Desconto abusivo

O governo Lula instituiu o desconto em folha das parcelas de pagamento de empréstimos bancários, como um benefício aos servidores públicos e aos demais trabalhadores. Esta providência somou-se a outras, como abertura de contas correntes populares, acessíveis a pessoas de baixa renda e empréstimos a aposentados. São paliativos para uma classe que ganha muito pouco e precisa recorrer a empréstimos bancários, que lhes vem sendo vedados exatamente pela pequenez de seus ganhos e falta de garantias a oferecer às instituições financeiras.

Como em outras providências objetivando agradar às classes trabalhadoras, os empréstimos com desconto no holerite do pagamento das parcelas de sua quitação está dando para trás. O Superior Tribunal de Justiça acaba de considerar os descontos na folha de pagamento abusivos, o que na prática significa proibi-lo.

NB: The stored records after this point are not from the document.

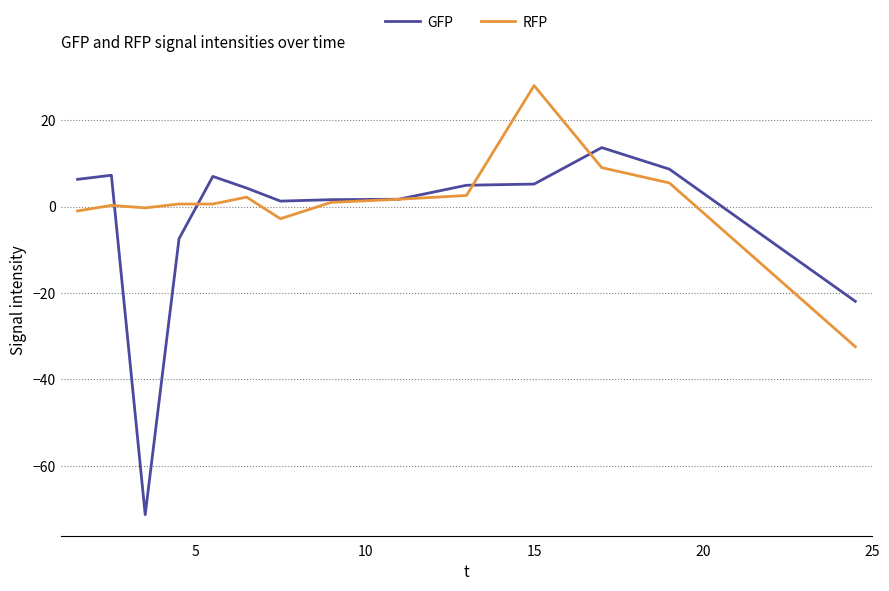

What is the smallest value displayed?

-71.3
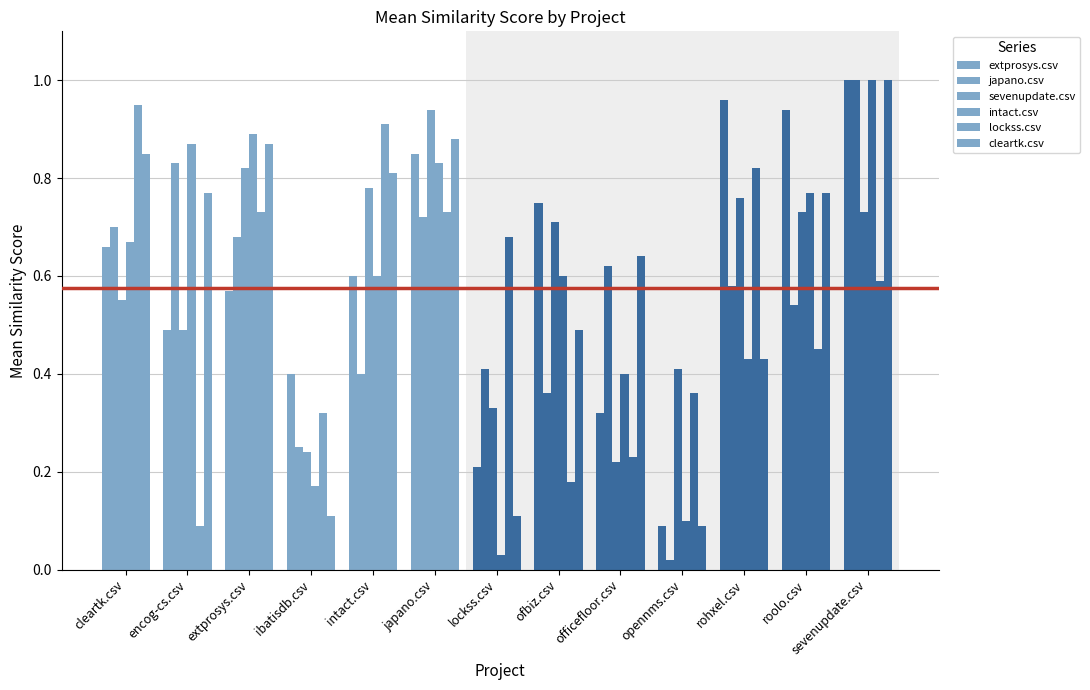

What is the total value across all series at cleartk.csv?

4.4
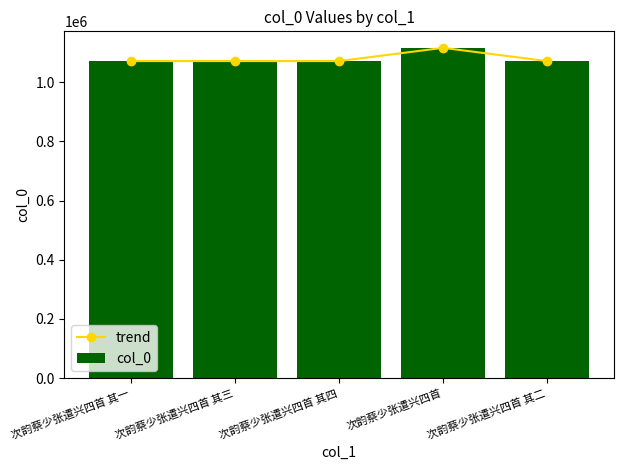

How many groups of bars are there?

5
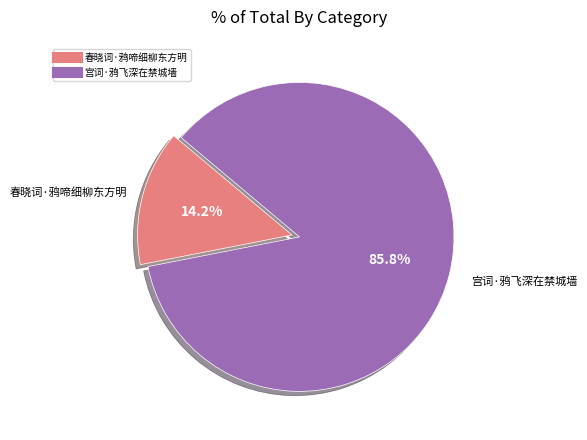

Rank the categories by value from lowest to highest.

春晓词·鸦啼细柳东方明, 宫词·鸦飞深在禁城墙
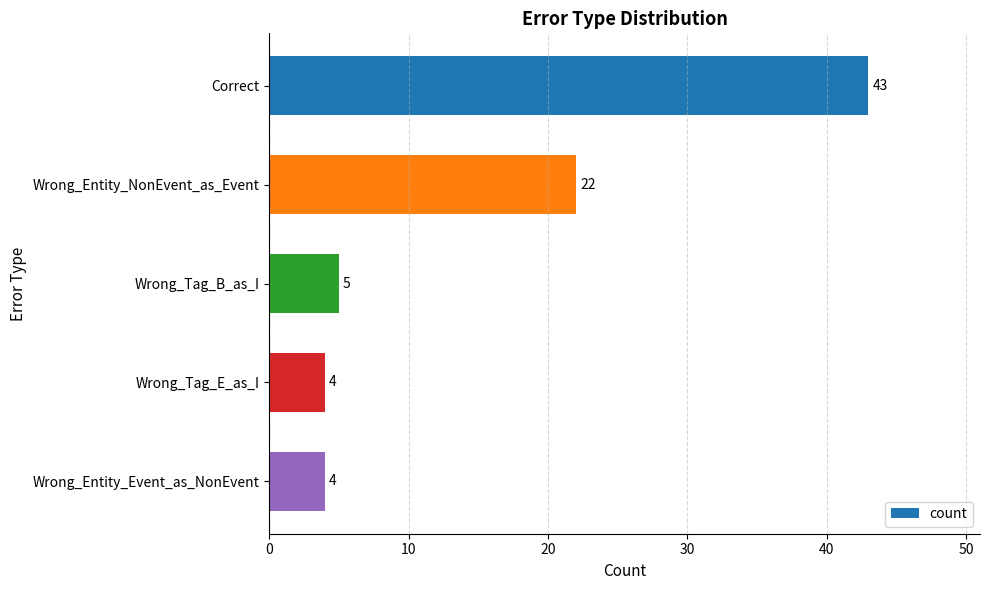

Reading top to bottom, what are all the values shown in this chart?

Correct=43	Wrong_Entity_NonEvent_as_Event=22	Wrong_Tag_B_as_I=5	Wrong_Tag_E_as_I=4	Wrong_Entity_Event_as_NonEvent=4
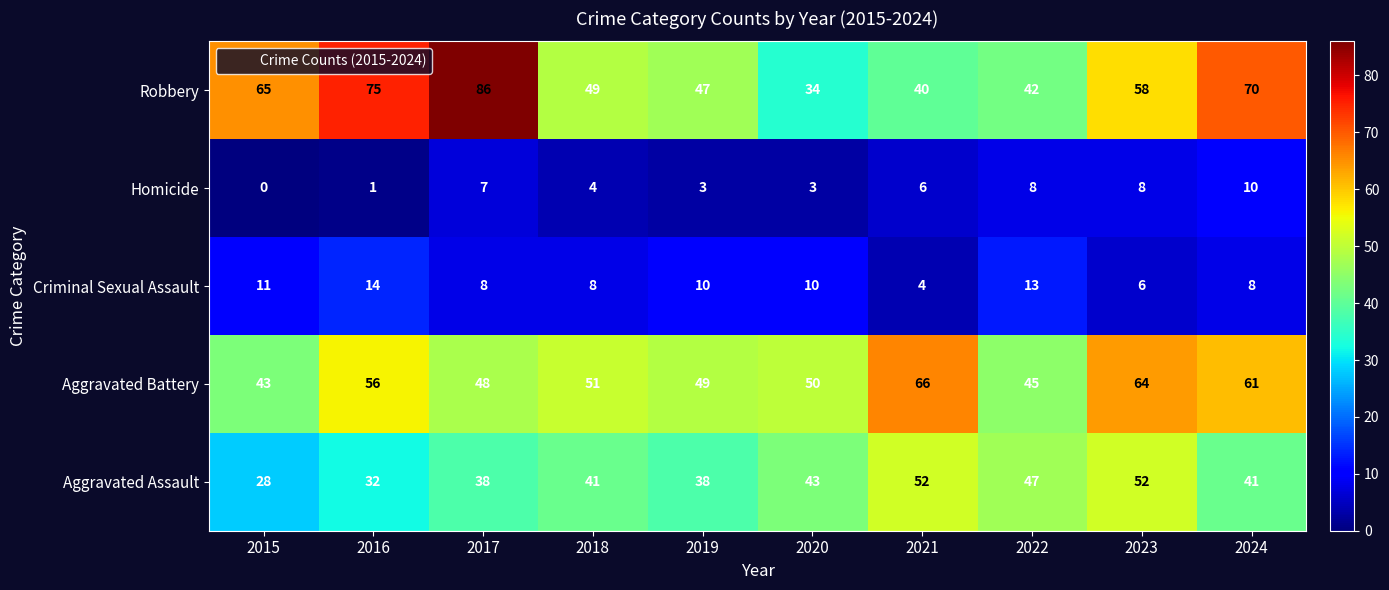

At which category does the chart reach its minimum across all series?

2015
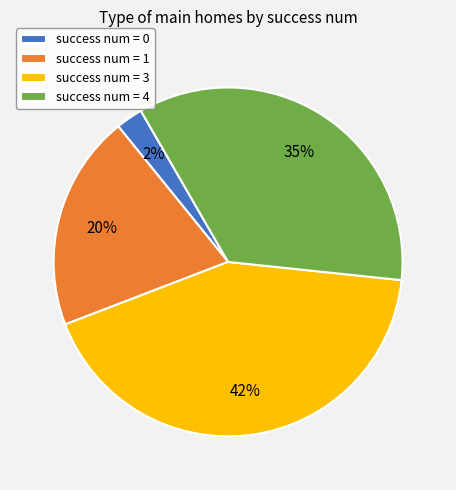

To the nearest percent, what percentage of the pie is success num = 3?

42%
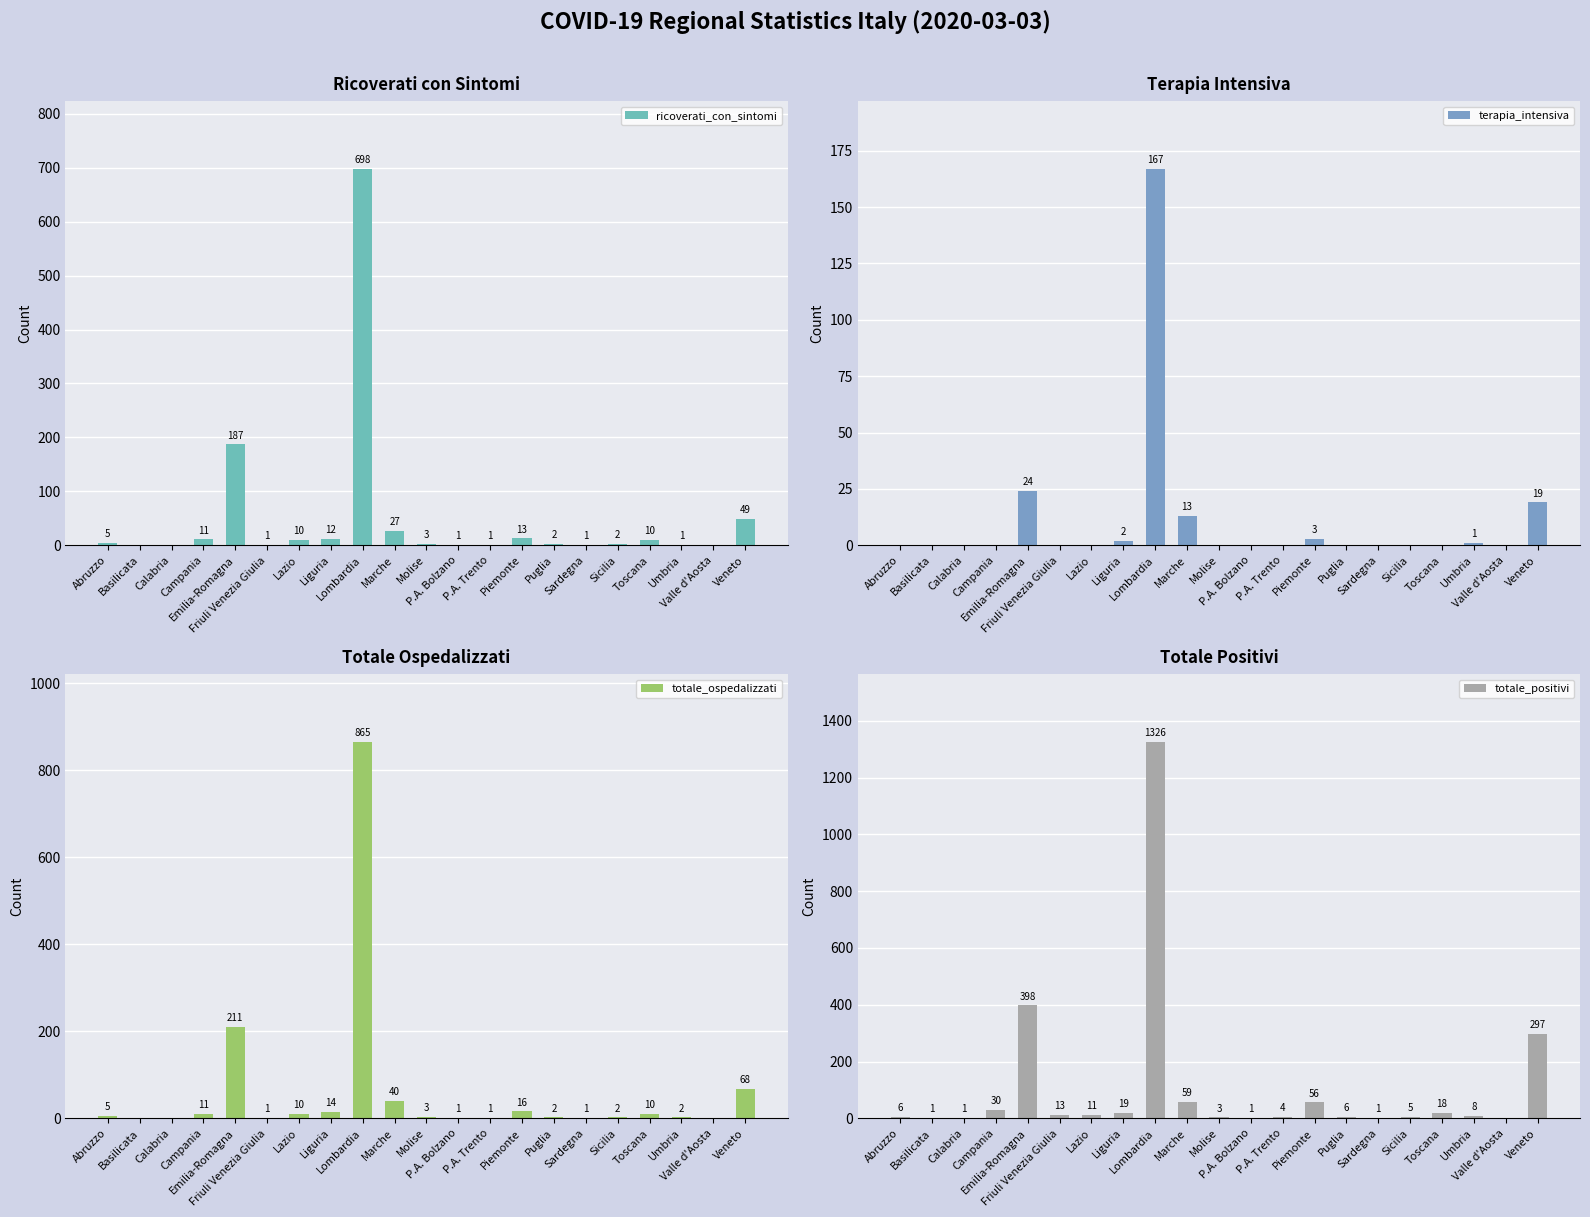

Count the number of categories in the chart.

21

Entendeu aquele tribunal que o salário do devedor tem natureza alimentar e, por isso, é impenhorável. Assim, se o devedor de um empréstimo bancário cancelar a autorização que permite o desconto direto no seu holerite, o pagamento do empréstimo terá de ser suspenso.

A decisão nos parece lógica. De fato, o salário tem caráter alimentar e merece proteção, em casos de cobranças de empréstimos, mesmo via judicial. É como ocorre com, por exemplo, as residências das pessoas. São consideradas bens de família e, como tal, impenhoráveis. Sem o desconto em folha, um trabalhador que tivesse contraído uma dívida numa instituição financeira estaria sujeito à cobrança judicial, inclusive à penhora. Mas a penhora dos meios de seu sustento, como seja, o dinheiro de seu salário, seria colocar em risco sua sobrevivência, retirando-lhe o necessário para a própria alimentação e a de sua família.

Dessa forma, entende o STJ que se o devedor cancelar a autorização que permite o desconto direto, o pagamento do empréstimo terá de ser suspenso. Foi mais adiante o tribunal, acrescentando que se a ordem de cancelamento dos descontos for desobedecida, o devedor terá o direito de pedir uma indenização sobre o montante pago ao banco credor. Assim, teria de volta a parte de seu salário descontada e mais uma indenização.

A decisão foi tomada num recurso do Sudameris Brasil S.A. contra um servidor público. Este pegou emprestados R$ 1.015,00, para pagar em 36 parcelas de R$ 56,66, totalizando R$ 2.111,66. O devedor entrou com ação não contra os descontos em si, mas contra o juro mensal do empréstimo, de 3,8%, argumentando que ele teria de ser de, no máximo, 12% ao ano, como determina a Constituição de 1988, limite este nunca obedecido sob o argumento de que o artigo da Carta que o estabelece não foi regulamentado.

O STJ, neste ponto, não deu razão ao servidor público. Não mandou baixar os juros, e nem por considerá-los altos julgou ilegal o desconto em folha, e, sim, pelo caráter alimentar dos salários.

A decisão do Superior Tribunal de Justiça na prática acaba com os empréstimos com descontos em folha, tidos pelo governo como um benefício para o trabalhador, embora pareça evidente que é uma forma de facilitar a vida dos bancos, dando-lhes excepcional garantia de pagamento dos empréstimos. E colocando à disposição da massa assalariada uma tentadora e perigosa forma de endividar-se.